A new N.C. House committee, reacting to a U.S. Supreme Court ruling in June that approved a Connecticut local government’s seizing of one person’s private property to give it to another person, began work Thursday reviewing the scope and breadth of North Carolina’s eminent domain statutes.

“We need to understand where we are and work together and see what if anything we need to do,” said Rep. Wilma Sherrill, R-Buncombe, who co-chairs the new House Select Committee on Eminent Domain Powers. “I’ll start out saying I’m not sure we’ve got to change the Constitution, or we’ve got to do this and this and this.”

House Speaker Jim Black, D-Mecklenburg, appointed Sherrill and 10 other House members to look at North Carolina’s laws governing eminent domain. They will review the state’s rules in light of the U.S. Supreme Court decision in Kelo v. New London. In June, the court ruled 5-4 that a local government in Connecticut could seize private property for an economic development project involving a private developer.

North Carolina’s restrictions on eminent domain are different from those in Connecticut. “The more I learn, the more I realize it is very complicated,” Sherrill said. “But I do think there’s some statutes that we need to look at and we need to talk about and we need to maybe tweak.”

The committee started work with a review of current law. Legislative research staff attorney Steve Rose reminded the committee that eminent domain has a long history. “In the common law, the sovereign has the right of eminent domain,” Rose said. “It’s a historical doctrine that goes back way before the creation of this country. Constitutional provisions — courts have pointed out — are there not to grant the right of eminent domain, but to limit the right of eminent domain.”

Rose outlined the Supreme Court’s reasoning in the Kelo case. He said the court’s majority agreed that the local government had taken private property for a “public use.” The “public use” standard is tied to protections guaranteed by the U.S. Constitution’s Fifth Amendment.

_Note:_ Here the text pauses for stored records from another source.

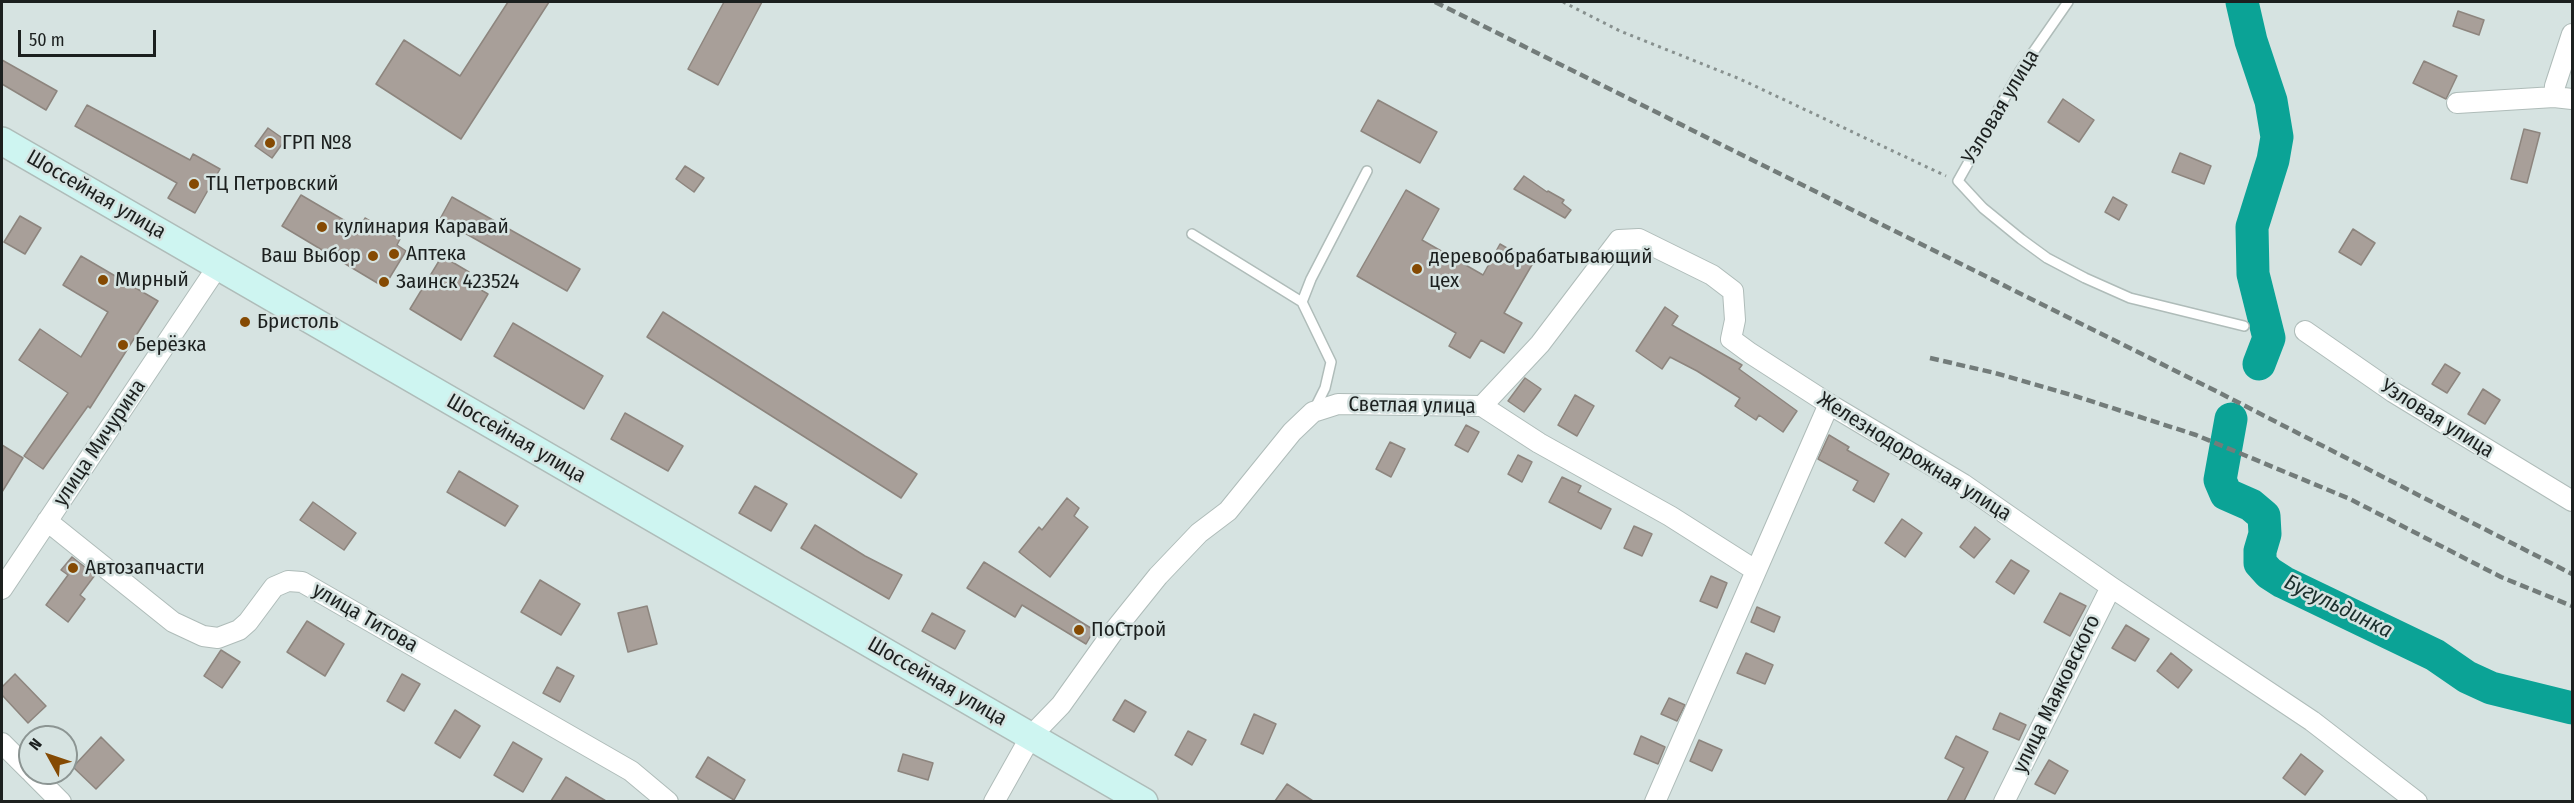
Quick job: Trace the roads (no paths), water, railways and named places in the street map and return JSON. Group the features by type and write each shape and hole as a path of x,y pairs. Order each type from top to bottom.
{"main road":[{"name":"Шоссейная улица","path":"2,141 1144,801"}],"street":[{"path":"2564,98 2555,86 2572,34"},
{"path":"2457,103 2564,98"},
{"name":"Железнодорожная улица","path":"1482,406 1540,344 1619,240 1639,239 1712,275 1733,291 1735,320 1731,339 1829,404 1963,484 2110,587 2312,721 2417,801"},
{"name":"улица Мичурина","path":"2,589 218,266"},
{"name":"Узловая улица","path":"2305,331 2393,392 2572,501"},
{"name":"Светлая улица","path":"1031,736 1061,705 1113,632 1158,576 1198,533 1228,511 1292,432 1313,412 1338,404 1482,406 1539,443 1670,516 1755,570"},
{"path":"1655,801 1829,404"},
{"name":"улица Титова","path":"47,521 173,622 203,636 218,638 239,630 249,622 274,587 288,581 302,582 631,771 668,801"},
{"name":"улица Маяковского","path":"2004,801 2110,587"},
{"path":"994,801 1031,736"},
{"path":"2,743 18,759"},
{"path":"45,785 62,801"}],"lane":[{"name":"Узловая улица","path":"2068,2 2020,71 1958,182 1983,208 2021,239 2047,258 2085,278 2130,298 2244,326"},
{"path":"1302,302 1311,279 1366,171"},
{"path":"1192,234 1302,302 1331,362 1325,388 1313,412"}],"waterway":[{"name":"Бугульдинка","path":"2242,2 2251,41 2271,101 2277,137 2273,160 2252,227 2253,274 2269,338 2259,364"},
{"name":"Бугульдинка","path":"2231,419 2220,480 2226,494 2251,505 2264,516 2265,534 2260,551 2260,563 2269,573 2283,582 2435,655 2467,677 2491,688 2572,708"}],"railway":[{"path":"1435,2 2216,391 2572,574"},
{"path":"1930,358 1995,373 2075,396 2196,435 2350,499 2501,577 2572,606"}],"place":[{"name":"ГРП №8","path":"270,143"},
{"name":"ТЦ Петровский","path":"194,184"},
{"name":"кулинария Каравай","path":"322,227"},
{"name":"Аптека","path":"394,254"},
{"name":"Ваш Выбор","path":"373,256"},
{"name":"деревообрабатывающий цех","path":"1417,269"},
{"name":"Мирный","path":"103,280"},
{"name":"Заинск 423524","path":"384,282"},
{"name":"Бристоль","path":"245,322"},
{"name":"Берёзка","path":"123,345"},
{"name":"Автозапчасти","path":"73,568"},
{"name":"ПоСтрой","path":"1079,630"}]}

Rose also noted the main dissent from Justice Sandra Day O’Connor. “What she said in the dissent was that this use of private property crossed the line of public use,” Rose said. “There was nothing wrong with this property. This property was not injurious to the health, safety and welfare of the community where it sat.

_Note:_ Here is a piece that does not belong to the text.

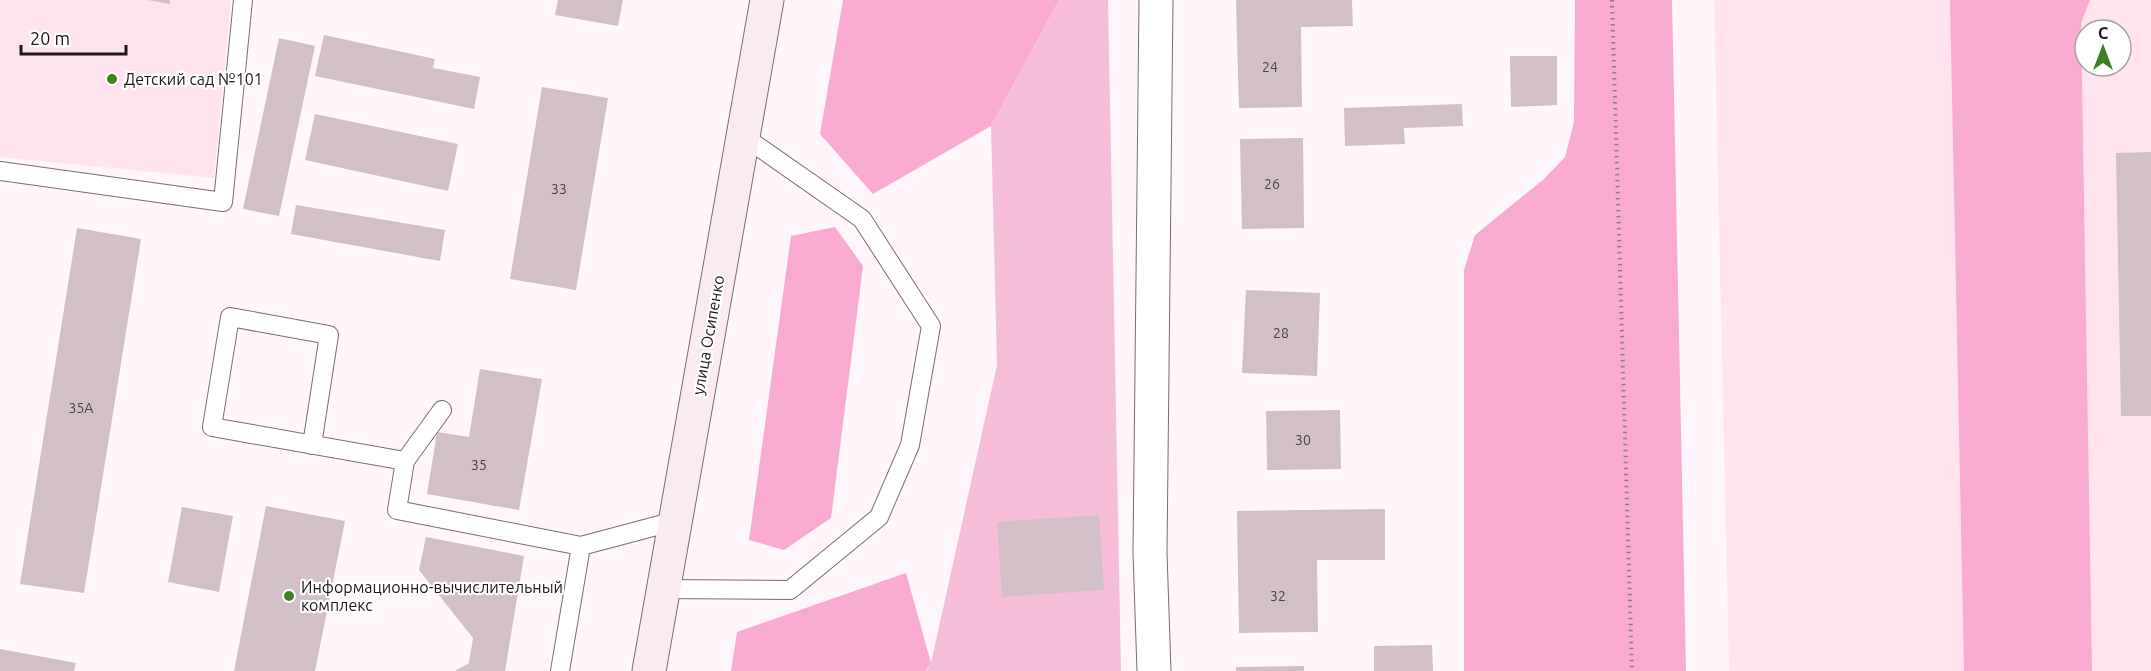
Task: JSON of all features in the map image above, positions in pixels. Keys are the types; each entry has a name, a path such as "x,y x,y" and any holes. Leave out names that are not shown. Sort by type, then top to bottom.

“It was a factor of this property being able to be used for a higher use which would eventually benefit the entire city,” Rose said. “What she said is if you cross that line of public use, then almost anyone’s property is subject to condemnation by the government because there are very few instances where the property could not be put to a higher use.”

The select committee could make recommendations to the full General Assembly this spring. If lawmakers hope to add new protections to the state Constitution, the issue would go before voters in a statewide referendum.

Mitch Kokai is communications director of the John Locke Foundation.